About Teeth Doctors
A person's oral health affects his or her overall health and well-being. Oral diseases and conditions, such as dental caries (tooth decay), periodontal disease, tooth loss, orofacial clefts, and oral cancers, are significant public health issues. They can cause pain and suffering and have broader consequences for a person's life, such as poor nutrition, employment opportunities and self-esteem. Many oral conditions are preventable and treatable. Yet, these conditions remain the leading cause of noncommunicable diseases worldwide.
Oral healthcare system can help reduce barriers to accessing oral healthcare. For example, government programs like Medicaid can improve access to oral healthcare for low-income adults by offering coverage and facilitating referrals to dental providers. State and community-based initiatives can also support health service professionals, such as dentists, nurses, hygienists, physicians and community health workers, in providing oral healthcare to vulnerable populations.
Education can be an important component of a person's wellness plan and should be delivered to all audiences, including children and families. For instance, Head Start programs can incorporate oral health literacy into the curriculum to ensure that young children receive appropriate health information and can take positive steps toward good oral health habits as they grow.
Dental care is also critical to the overall health and wellness of older adults. When chronic illness or advanced age causes xerostomia, serious oral infections, or ill-fitting dentures, it can impair nutrition, quality of life, and mobility. Care coordination by nurses, physicians, and palliative care teams with oral health hygienists can facilitate timely referrals for needed dental services.

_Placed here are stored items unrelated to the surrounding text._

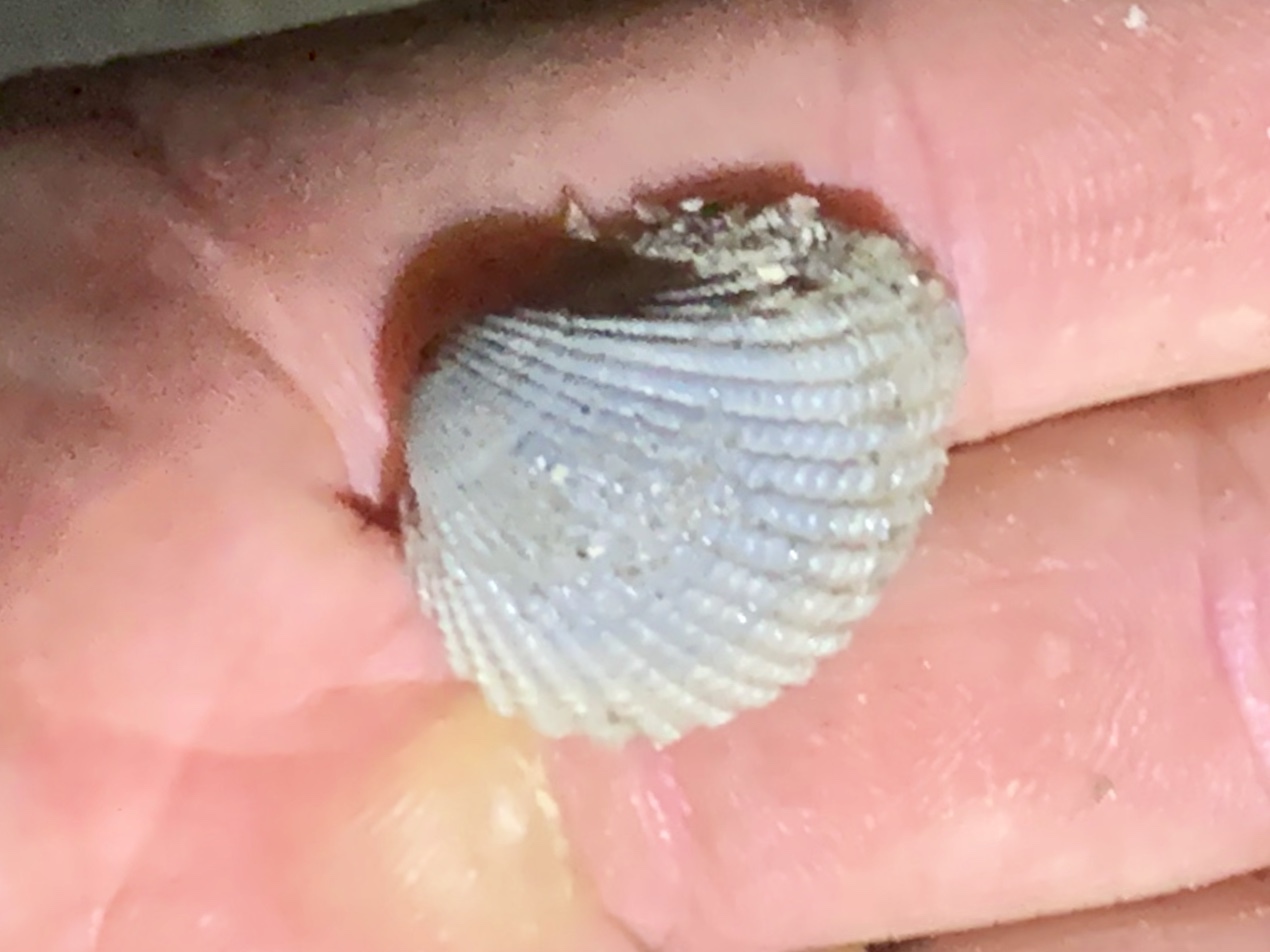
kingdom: Animalia
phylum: Mollusca
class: Bivalvia
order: Arcida
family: Arcidae
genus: Anadara
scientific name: Anadara brasiliana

The capacity to prevent oral health problems exists, but it must be brought to scale. This means changing the way oral health is prioritized in health systems and communities, increasing funding for public health and dental care programs, leveraging existing laws and policies to increase access, and using research and effective communication to ensure that people have the knowledge and tools to get the preventive dental care they need.
A transformed oral health care system that revolves around prevention can significantly improve the quality of life for people and societies. It is essential that all communities make it a priority to meet Healthy People objectives related to oral health. However, while a transformation to prevention is necessary, a capacity for "rescue operations" must be maintained in the foreseeable future and be included in comprehensive dental care. Health services and policy research can identify innovative models of care and ways to strengthen them, such as introducing dental benefits into public health insurance programs, developing new dental partnerships, and improving access to oral care in private practices.